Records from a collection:
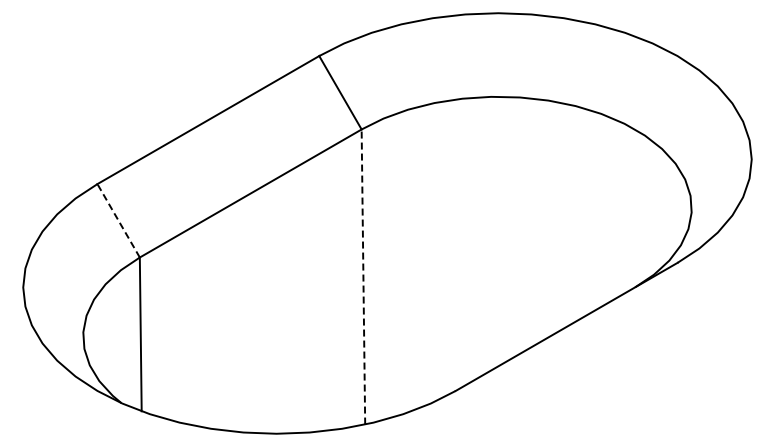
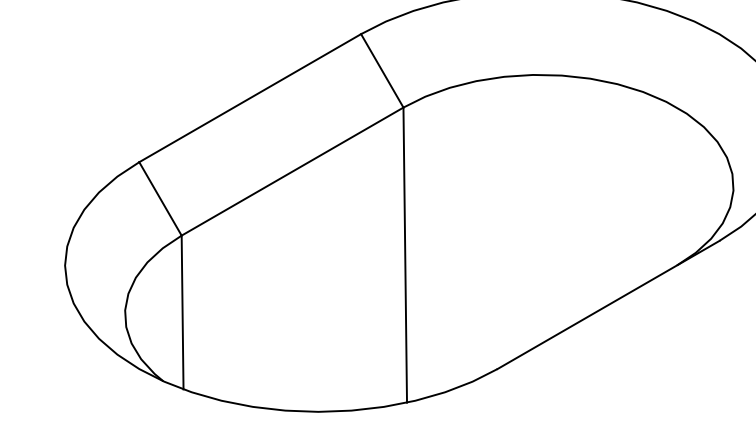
line: (118, 220) -> (160, 198), dashed -> solid
line: (363, 277) -> (405, 255), dashed -> solid

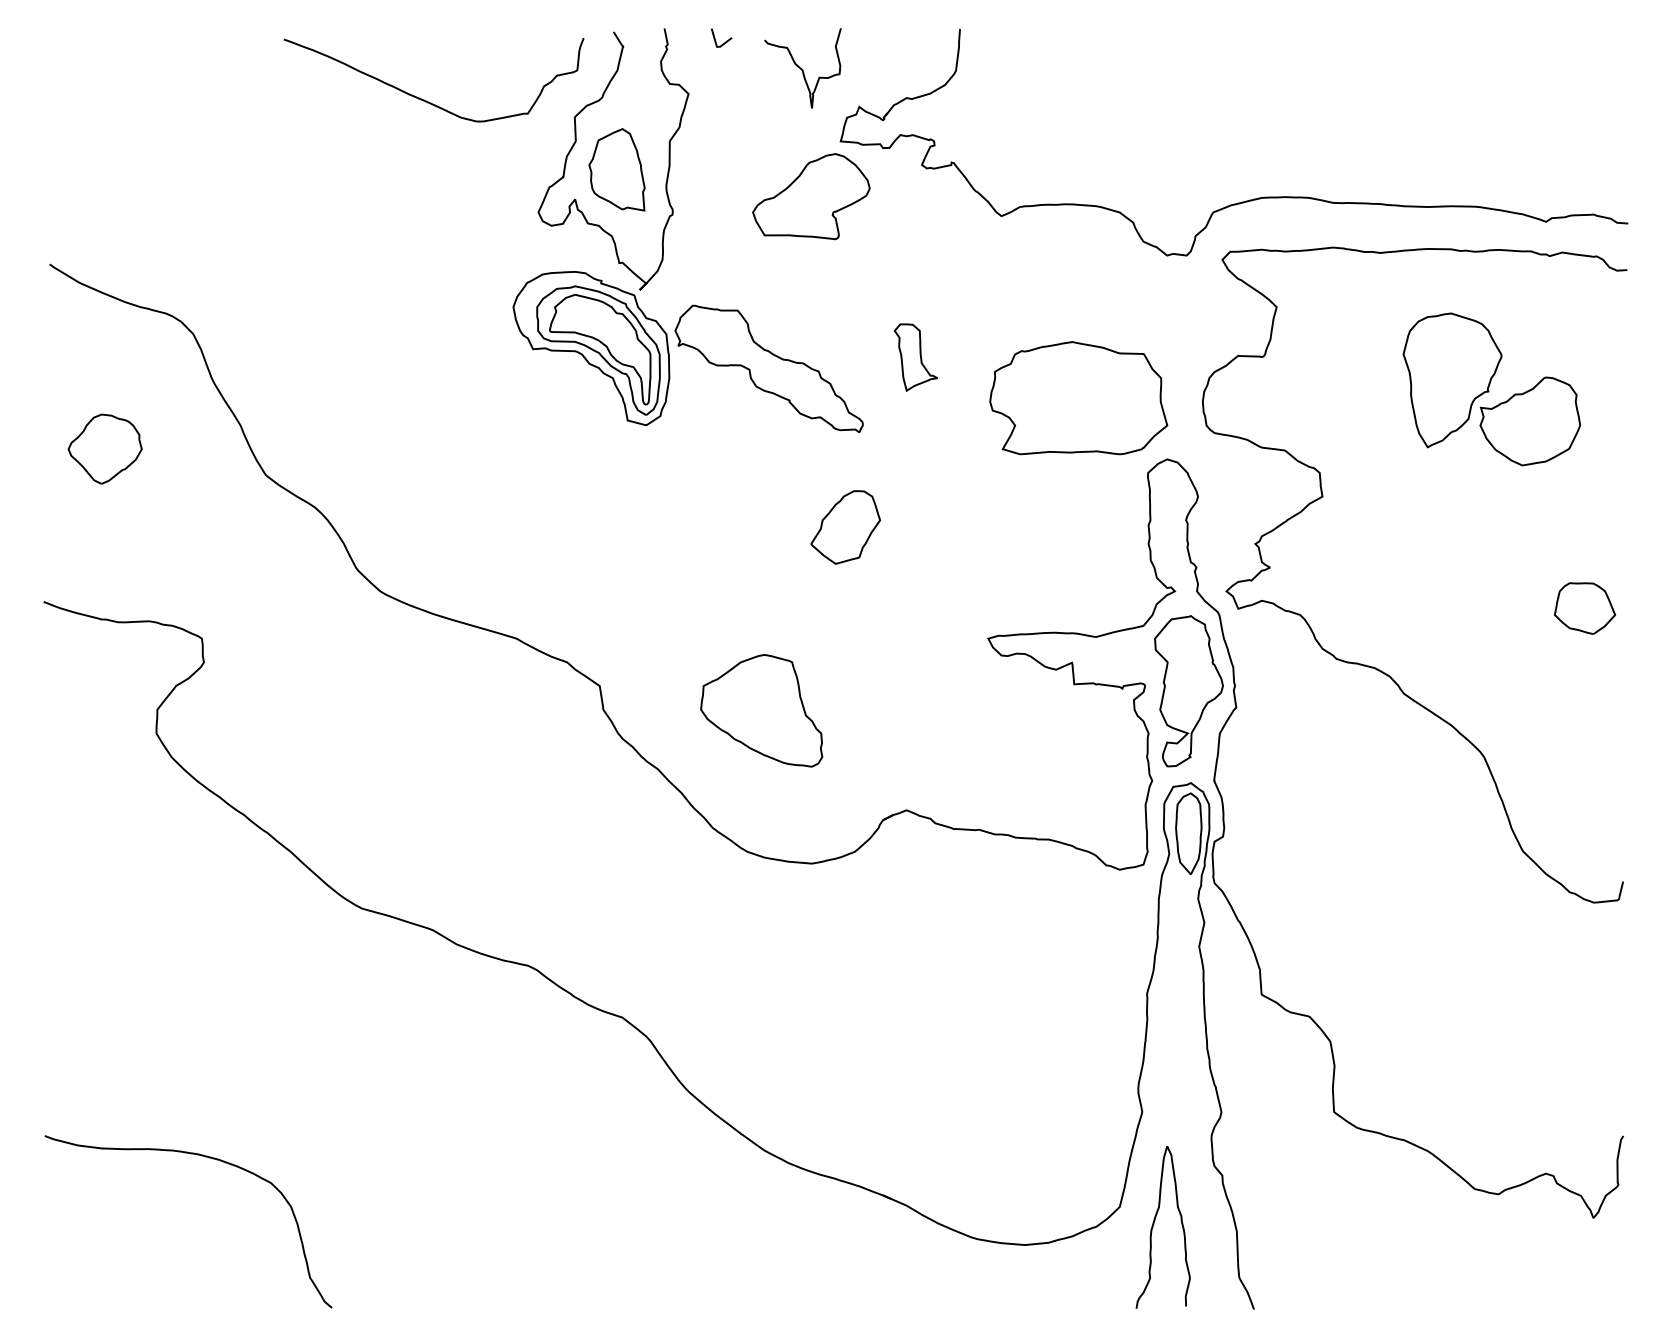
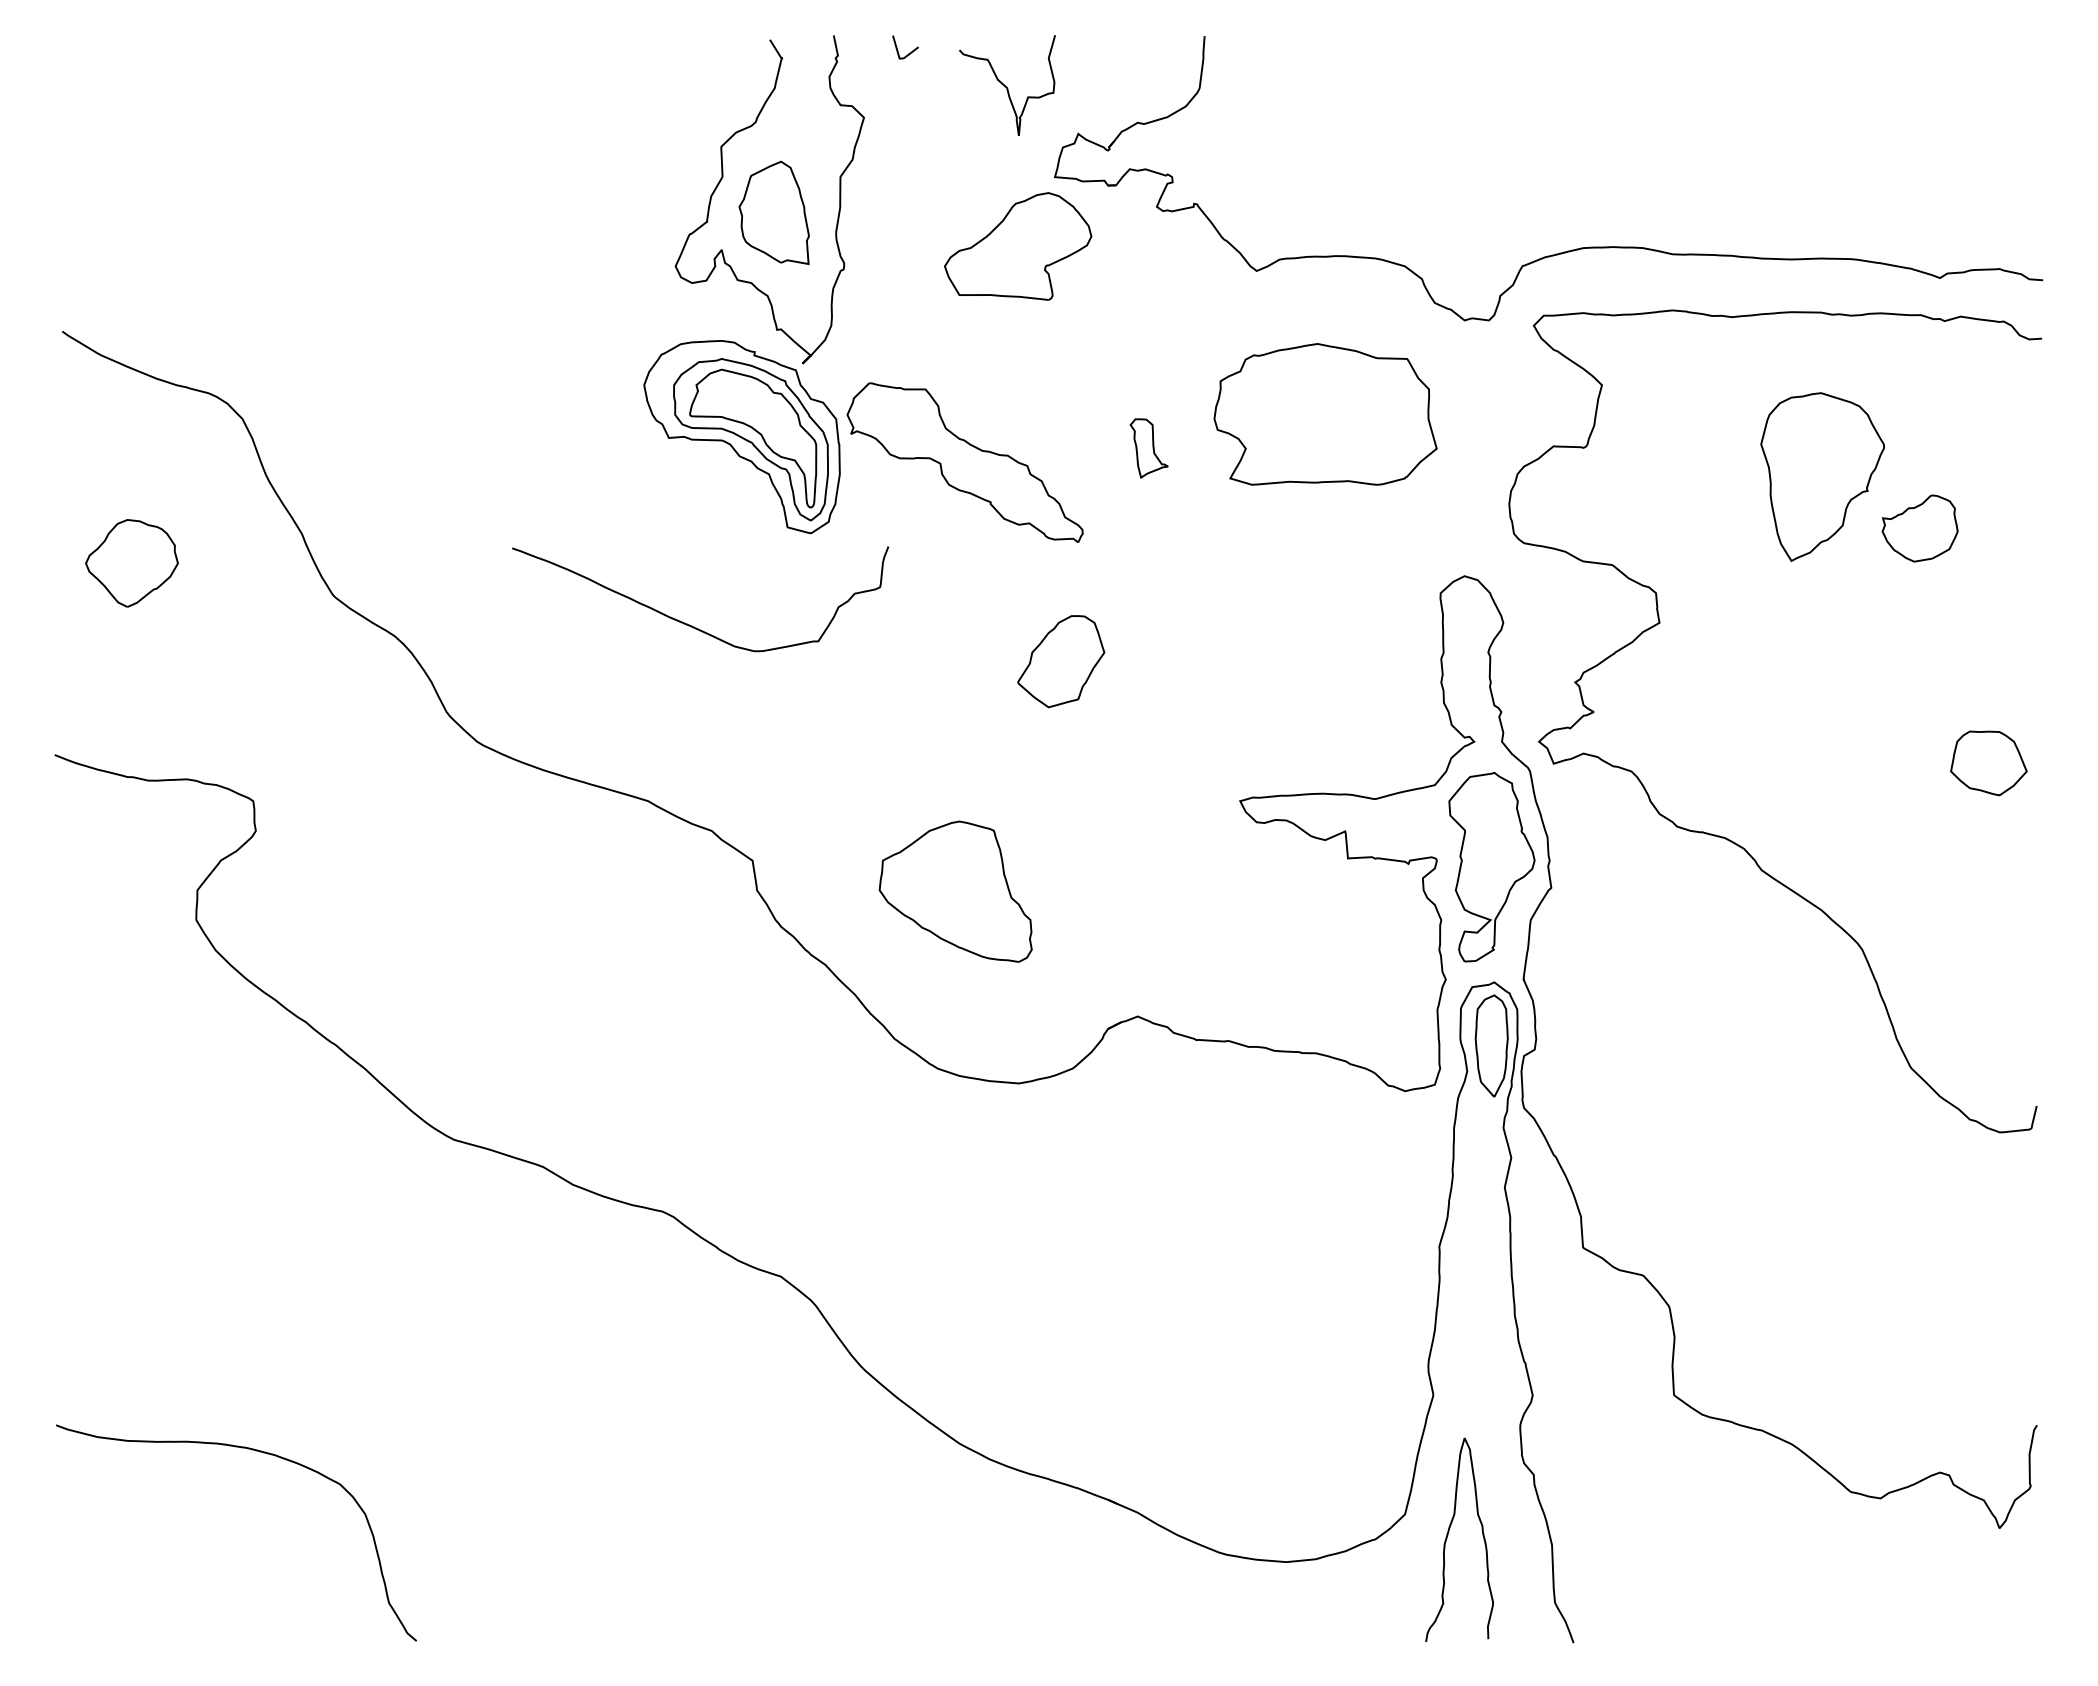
curve: (427, 101) -> (692, 625), moved
part: (915, 357) -> (1148, 448), size x0.7
part: (1078, 398) -> (1325, 414), moved
part: (1529, 421) -> (1919, 528), size x0.6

JOB ITEM: Output a verbatim copy of all entries above; no pictures go in it.

SOLUTION FOR THIS TASK:
line: (118, 220) -> (160, 198), dashed -> solid
line: (363, 277) -> (405, 255), dashed -> solid

curve: (427, 101) -> (692, 625), moved
part: (915, 357) -> (1148, 448), size x0.7
part: (1078, 398) -> (1325, 414), moved
part: (1529, 421) -> (1919, 528), size x0.6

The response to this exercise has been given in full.